2.25.2005

La rechute du pape grippe la machine du Vatican

Monde

Jean Paul II a de nouveau été hospitalisé en urgence et opéré, hier à Rome.

Par Eric JOZSEF
vendredi 25 février 2005


Rome de notre correspondant

uand le pape éternue, le Vatican s'enrhume et navigue à vue. Déjà hospitalisé en urgence pendant dix jours début février pour une laryngo-trachéite aiguë, Jean Paul II a été transporté hier matin dans la précipitation à la polyclinique Gemelli, ce qui a plongé l'Etat pontifical dans la confusion. Victime d'une rechute, le souverain pontife, âgé de 84 ans, a été emmené en ambulance sur décision de ses médecins, avant que la curie soit informée de la nouvelle. Même le secrétaire d'Etat Angelo Sodano, qui fait office de Premier ministre du Vatican, a été pris au dépourvu, pensant que le pape suivait les travaux d'un consistoire par liaison vidéo, alors qu'il était déjà à l'hôpital. Avec la détérioration de l'état de santé de Karol Wojtyla, la machine institutionnelle du Vatican risque d'être durablement grippée.
Certes, depuis des années, les palais pontificaux ont appris à vivre avec un pape malade. D'autant que, rappelle le vaticanologue de l'hebdomadaire l'Espresso, Sandro Magister, «Jean Paul II ne s'est jamais beaucoup intéressé au gouvernement ordinaire de l'Eglise, même lorsqu'il était en pleine forme physique, préférant concentrer son action sur ses voyages à l'étranger et les grandes questions comme les mea-culpa ou le jubilé de l'an 2000». Mais ses hospitalisations à répétition posent la question de sa capacité à demeurer sur le trône de saint Pierre et attisent les conflits d'influences au sein de la curie.
«Pour tout ce qui concerne les pouvoirs exclusifs du pape, on assiste à une paralysie complète», regrette Giancarlo Zizola, spécialiste du Vatican pour le quotidien Il Sole-24 Ore et auteur, entre autres, de l'Autre Wojtyla. «Toutes les décisions papales prises depuis début février étaient en réalité antérieures à son hospitalisation, y compris la nomination du nouvel archevêque de Paris.» Si les affaires courantes continuent d'être assurées par le cardinal Sodano, aucun membre de la curie ne peut signer de documents officiels à la place de Jean Paul II. «C'est l'impasse», insiste Giancarlo Zizola.

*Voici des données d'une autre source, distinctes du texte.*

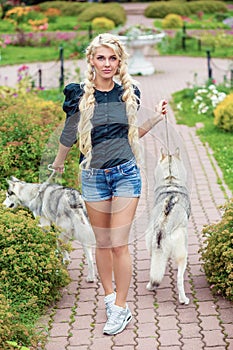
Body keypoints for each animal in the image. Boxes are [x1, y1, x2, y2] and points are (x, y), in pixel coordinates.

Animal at [146, 148, 191, 304]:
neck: (171, 178)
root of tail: (163, 226)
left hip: (151, 244)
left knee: (154, 269)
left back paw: (150, 285)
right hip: (183, 252)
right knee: (179, 280)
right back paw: (183, 299)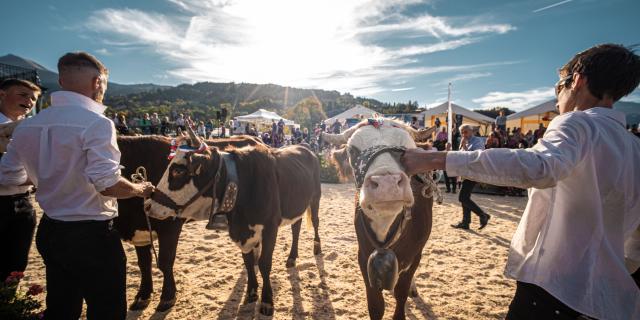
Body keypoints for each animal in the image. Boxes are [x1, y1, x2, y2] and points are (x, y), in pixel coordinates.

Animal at [147, 125, 322, 316]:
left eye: (178, 171)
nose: (148, 205)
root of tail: (304, 146)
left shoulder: (270, 227)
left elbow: (264, 264)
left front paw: (267, 301)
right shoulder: (242, 232)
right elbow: (248, 261)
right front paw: (251, 292)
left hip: (315, 197)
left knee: (315, 222)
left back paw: (316, 247)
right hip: (297, 204)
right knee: (296, 228)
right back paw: (291, 257)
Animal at [322, 119, 438, 320]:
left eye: (408, 150)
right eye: (352, 151)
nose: (387, 184)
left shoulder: (414, 255)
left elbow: (401, 292)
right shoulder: (364, 256)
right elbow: (375, 304)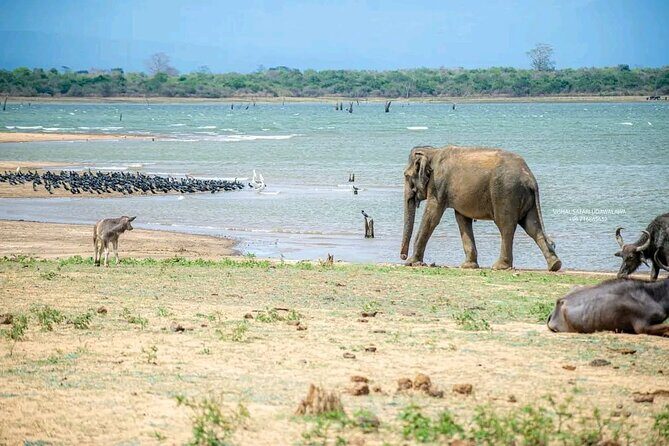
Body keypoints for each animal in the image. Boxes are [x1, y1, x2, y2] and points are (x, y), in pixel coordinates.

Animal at [400, 145, 562, 271]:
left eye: (406, 176)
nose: (403, 256)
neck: (432, 151)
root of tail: (530, 178)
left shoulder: (438, 186)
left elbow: (432, 217)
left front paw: (411, 263)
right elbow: (462, 220)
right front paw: (468, 266)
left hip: (506, 193)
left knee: (505, 225)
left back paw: (499, 266)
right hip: (524, 198)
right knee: (532, 226)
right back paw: (555, 265)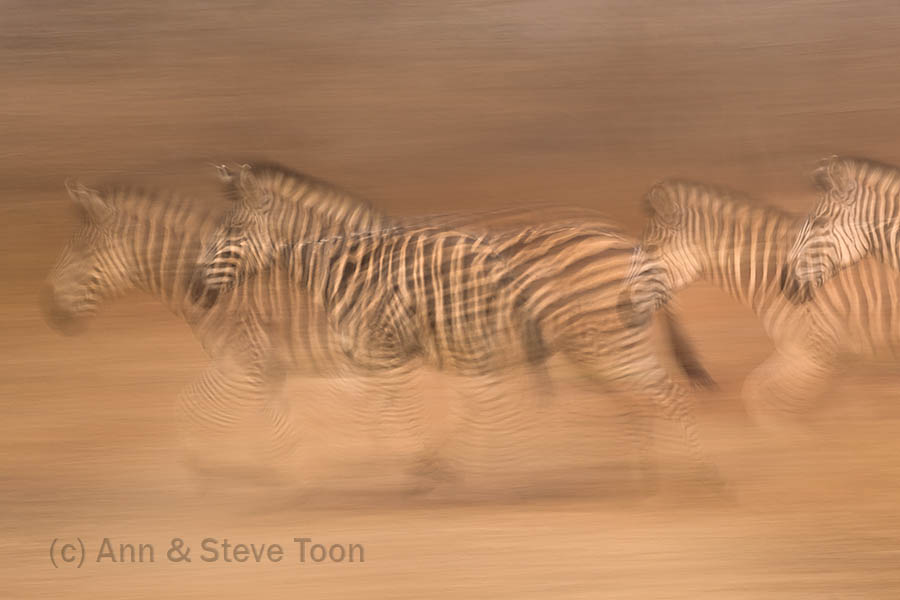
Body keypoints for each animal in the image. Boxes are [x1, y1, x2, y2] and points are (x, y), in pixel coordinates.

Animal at [198, 162, 724, 488]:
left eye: (233, 232)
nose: (198, 287)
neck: (355, 265)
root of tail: (631, 245)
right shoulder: (387, 356)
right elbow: (386, 411)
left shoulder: (387, 351)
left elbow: (392, 413)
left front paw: (415, 467)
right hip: (599, 342)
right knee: (645, 398)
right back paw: (644, 475)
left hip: (602, 341)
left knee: (663, 393)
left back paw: (698, 476)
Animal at [621, 179, 900, 432]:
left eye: (651, 248)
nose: (623, 304)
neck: (769, 277)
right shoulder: (797, 350)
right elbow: (756, 391)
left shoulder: (813, 352)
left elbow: (757, 395)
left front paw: (793, 435)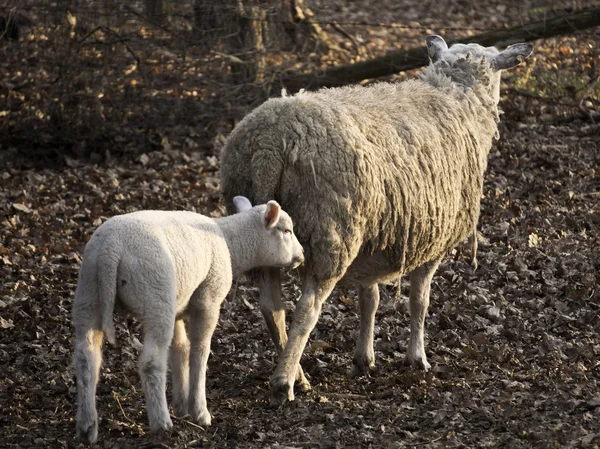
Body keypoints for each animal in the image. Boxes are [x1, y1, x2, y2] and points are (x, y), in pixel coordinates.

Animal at [220, 33, 536, 400]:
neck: (456, 98)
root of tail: (270, 145)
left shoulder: (374, 238)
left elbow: (369, 299)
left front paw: (364, 357)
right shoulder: (433, 239)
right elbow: (419, 301)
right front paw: (417, 357)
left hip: (269, 233)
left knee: (271, 306)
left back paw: (297, 373)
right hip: (332, 232)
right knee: (307, 308)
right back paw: (285, 380)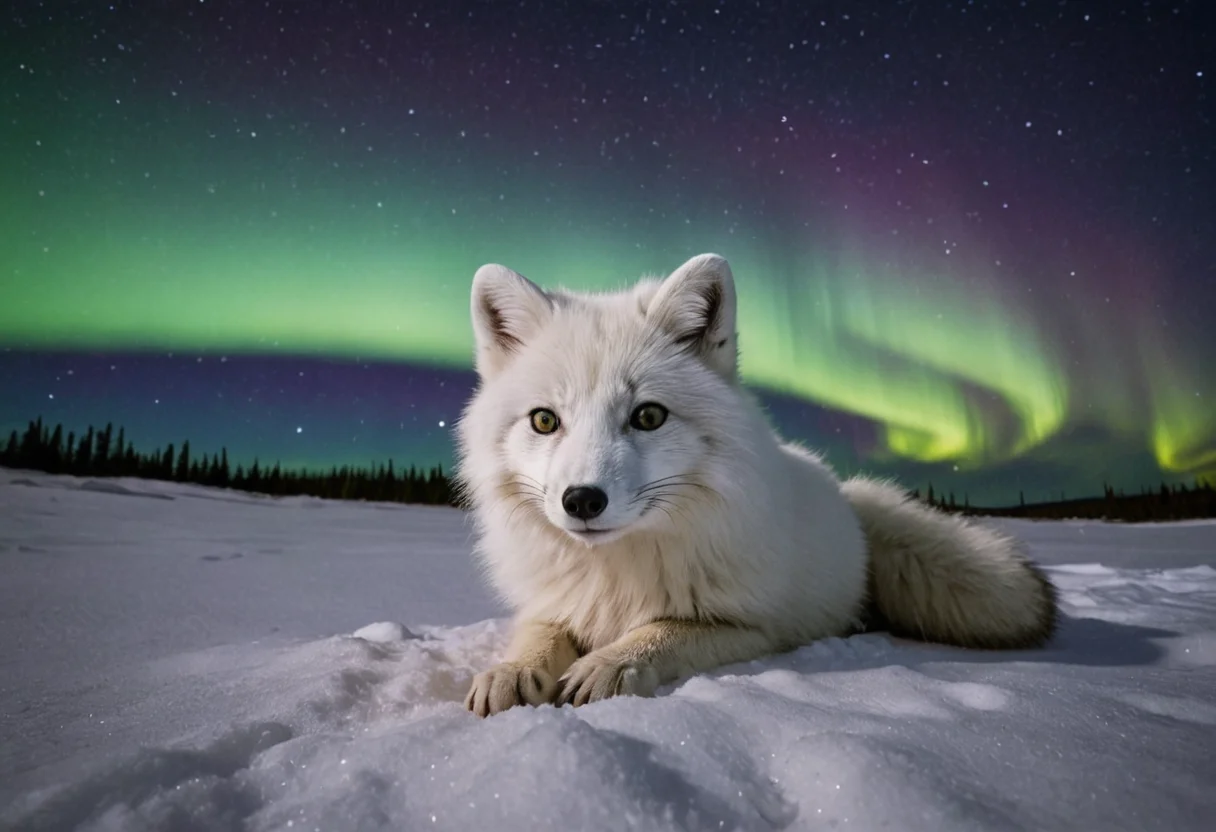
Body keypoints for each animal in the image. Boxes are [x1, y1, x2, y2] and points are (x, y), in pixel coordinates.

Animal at [455, 253, 1057, 717]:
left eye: (648, 416)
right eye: (544, 421)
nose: (581, 500)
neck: (615, 573)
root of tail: (845, 496)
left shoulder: (752, 629)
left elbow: (660, 632)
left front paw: (607, 664)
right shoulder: (555, 603)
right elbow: (541, 633)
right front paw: (512, 670)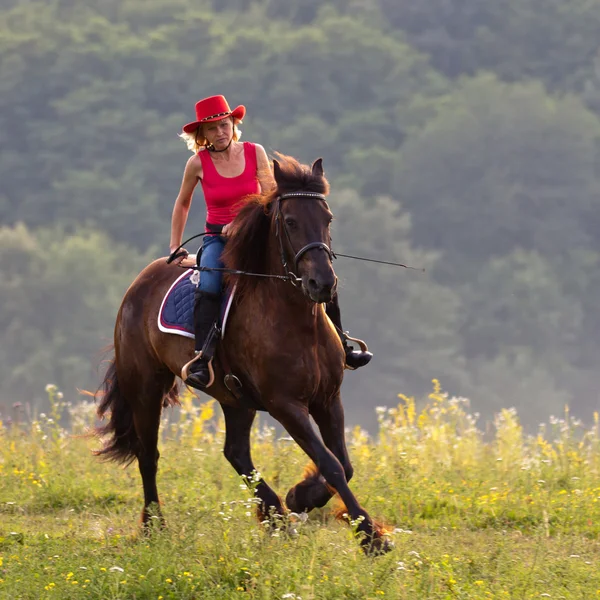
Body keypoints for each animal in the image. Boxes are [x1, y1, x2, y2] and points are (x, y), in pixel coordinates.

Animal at [96, 154, 392, 552]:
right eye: (290, 221)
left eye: (327, 218)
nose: (323, 283)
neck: (297, 321)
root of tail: (143, 279)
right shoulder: (287, 405)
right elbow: (330, 463)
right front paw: (370, 537)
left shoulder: (328, 398)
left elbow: (344, 464)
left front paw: (301, 497)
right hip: (145, 385)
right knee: (149, 454)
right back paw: (154, 526)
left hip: (235, 399)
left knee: (235, 452)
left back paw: (275, 515)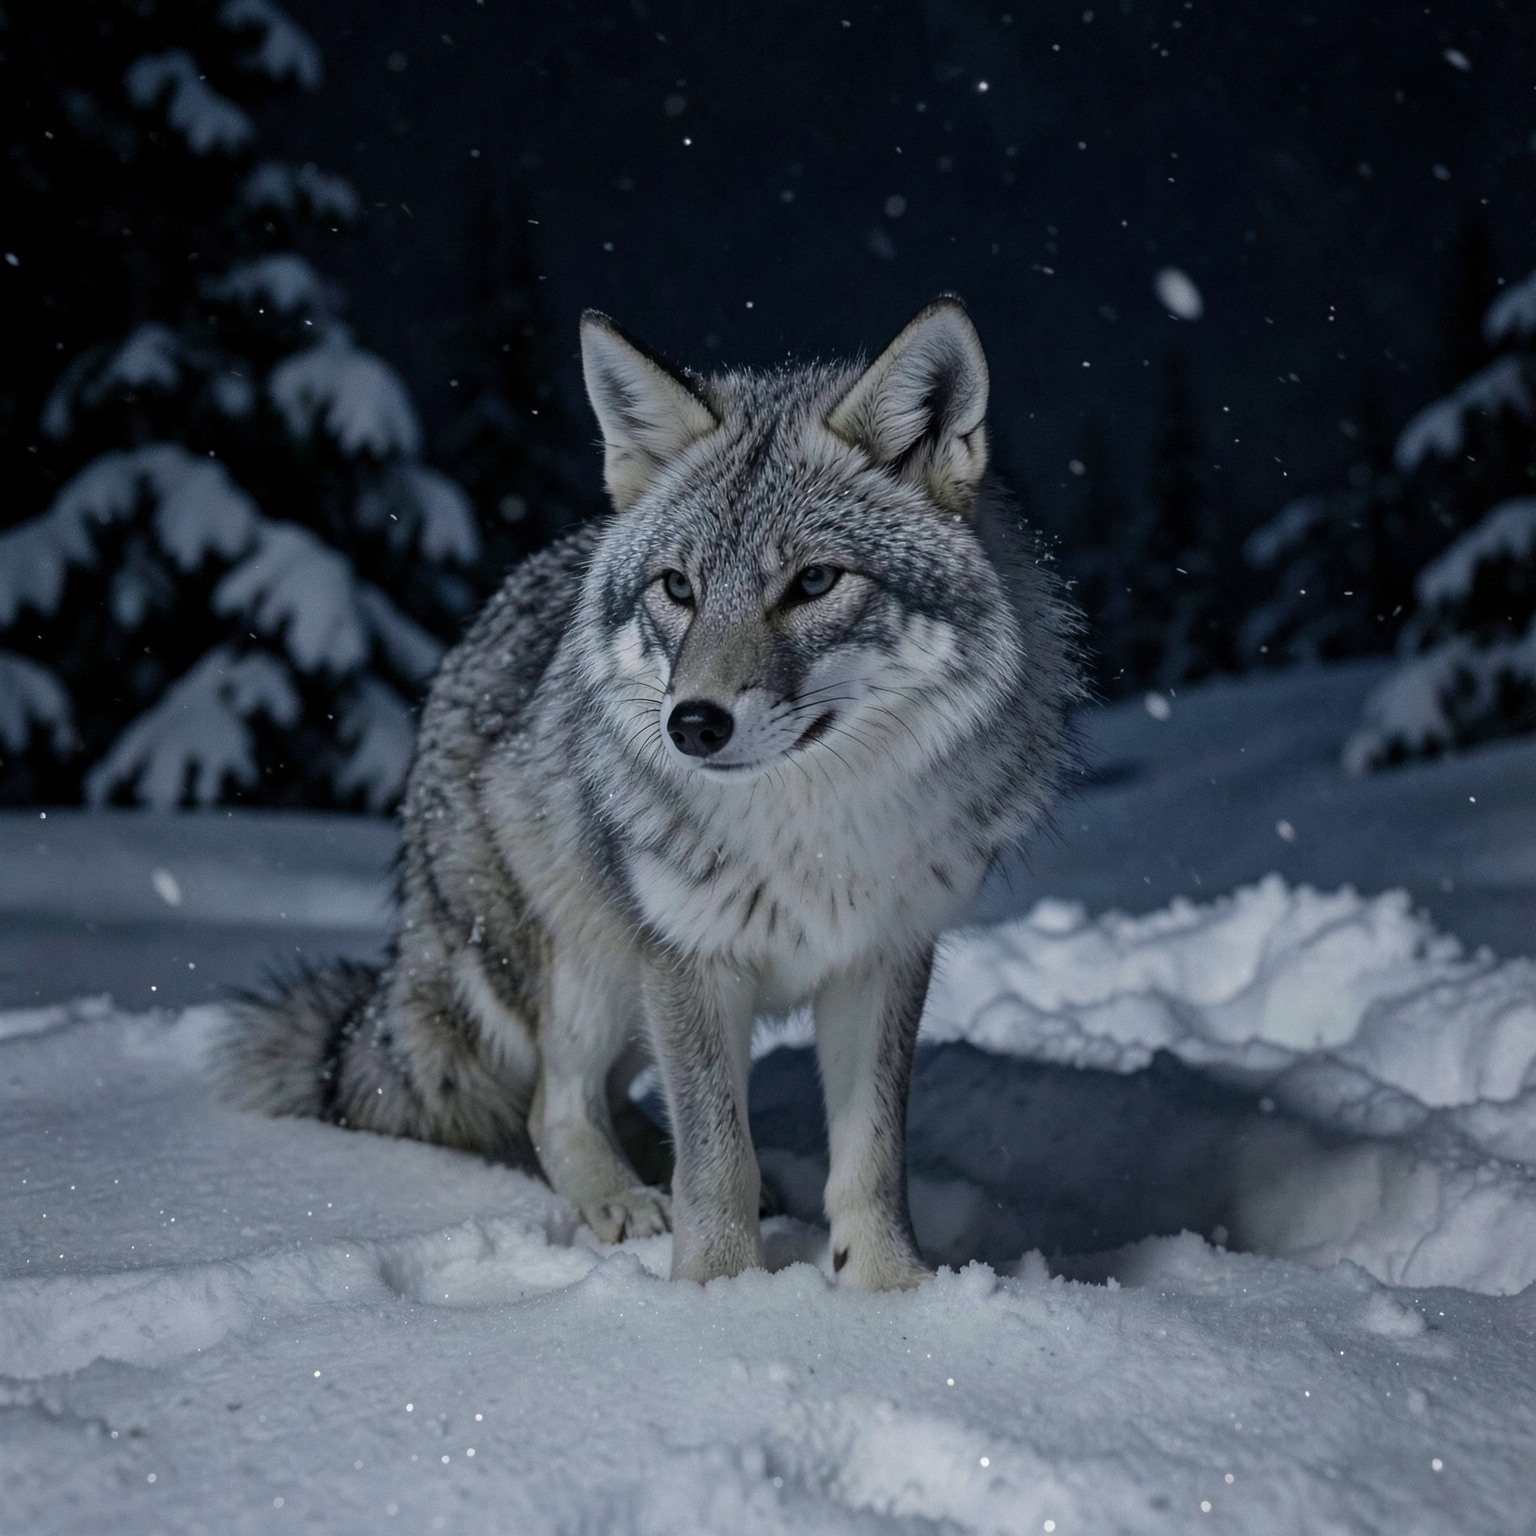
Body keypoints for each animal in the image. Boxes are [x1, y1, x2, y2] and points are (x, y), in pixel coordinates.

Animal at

Car, lors de sa brève apparition à la fenêtre de sa chambre d'hôpital, le 6 février, le pape a de nouveau exclu l'hypothèse d'une démission. En clair, tant que Jean Paul II sera lucide, le Vatican est destiné à vivre au ralenti. «S'il devait perdre la raison, il serait alors possible de recourir à une procédure d'empêchement, mais, dans l'histoire moderne de l'Eglise, celle-ci n'a jamais été expérimentée», analyse Sandro Magister.
En attendant, la monarchie absolue du Vatican ressemble de plus en plus à une oligarchie de fin de règne. Outre Angelo Sodano, le puissant préfet de la Congrégation pour la doctrine de la foi Joseph Ratzinger et, dans une moindre mesure, le cardinal Ruini, président de la conférence épiscopale italienne et évêque vicaire de Rome, conservent les clés de la machine pontificale. Mais, au fil des jours, le secrétaire personnel de Jean Paul II, Mgr Stanislaw Dziwisz, a acquis un poids très important, voire, pour certains, démesuré. Dans les palais comme à la clinique, c'est lui qui décide de l'accès à Karol Wojtyla. Dziwisz se fait son interprète. Si le subtil équilibre des pouvoirs empêche a priori qu'une seule personne puisse se substituer au souverain pontife, en coulisse certains ne cachent pas qu'il existe un risque réel que le secrétaire prenne des décisions à la place du pape.
«Cela faisait très longtemps qu'un secrétaire pontifical n'avait eu une telle influence. C'est un problème très sérieux», note Giancarlo Zizola, qui estime qu'une phase historique se ferme : «La réforme préconisée dans le cadre du concile Vatican II, visant à instaurer un gouvernement de l'Eglise plus collégial, a été bloquée. On en est resté à la monarchie de Vatican I, sans prévoir que le pape infaillible puisse faillir.»